SOUTH-WEST Victorian woman Sherri Symons has come up with a truly homegrown solution to low crossbred wool prices and promote the industry.

She has implemented a small wool-pelleting system that turns wool into a garden fertilizer and aims to leverage it to help keep Australia rural youth interested in the sheep and wool industry.

The wool classer and classer-trainer is the daughter of Ellerslie composite lamb producers Neville and Carla Symons and is currently sourcing her wool from her parents’ on-farm stocks.

“At home, we’ve got five years’ worth of it, so I’m utilizing that.

“I want to get the message to the world out there that we can be doing something with our broad and coarse wool.”

Brokers and growers across Australia have hundreds of tonnes of low or no-value wool held in storage waiting for an auction price uplift or another marketing option.

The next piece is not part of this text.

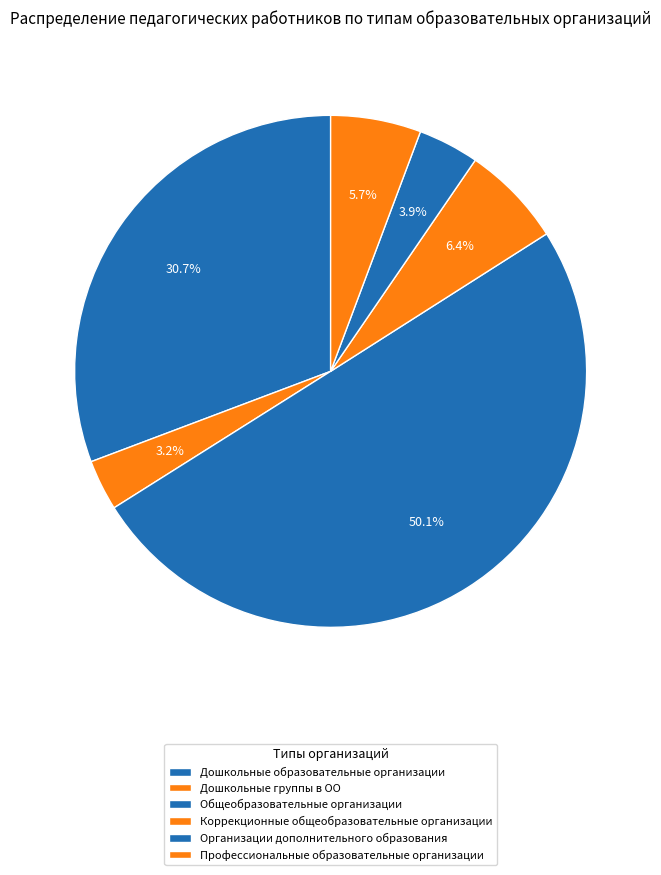

Which slice is the smallest?

Дошкольные группы в ОО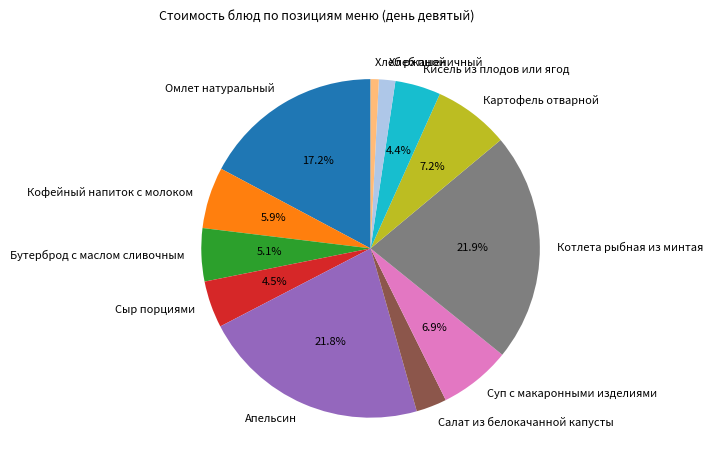

What portion of the pie excludes Кисель из плодов или ягод?

95.6%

Her idea last month won her first place and $10,000 at the regional Ideas Place Pitch Night for small start-ups and won her section in the Investions competition at the Sheepvention Rural Expo in Hamilton on Sunday.

“I’m utilizing something that is natural, something that is reneweable, it’s biodegradable, it holds water, it’s beneficial for the soil and utilizing a product that is otherwise unsaleable.

“It holds three times its own eight in water,” Sherri said.

Her brother TJ helped her adapt a pellet mill that is able make 6.5 kilograms of product in half an hour.

She has been developing the product for the past 2.5 years and selling it for use in gardens in small quantity bags.

“Why not harness the natural properties of the wool and put it into the soil for the benefit of enhancing the land, completing the carbon cycle.

“We’ve got all these natural properties of wool that we need to be using and harnessing.”

Sherri has had the product tested for Nitrogen, Phosphorus and Potassium and is working on getting further data on the makeup of the product.

Another unidentified wool grower said she also had tonnes of wool in storage – two years’ worth — on the family farm.

“If it works, it will be good.”

Sherri said she is working on getting organic status for her product. She said it can also be used as a natural slug and snail deterrent.

“It can also act as mulch as well; holding the moisture and temperature in the soil.”

She using her $10,000 pitch win to help schools involved in school garden programs by offering them three kilograms of wool pellets to use in their garden as long as she gets an opportunity to promote the value of the sheep and wool industry.

“Because I fear that in the next 20 years, even less, some people have been saying to me that we will not have the young people coming into the industry.”

She is also offering free product to Landcare groups and catchment management authorities.

“I want this to be utilised out there in the environment and that is where we are going to get all the information from.”

SheerSpeed’s Roger and Steven Hein won the 2023 Sheepvention Inventions competition for best innovation with their Woolmaster wireless control shearing handpiece.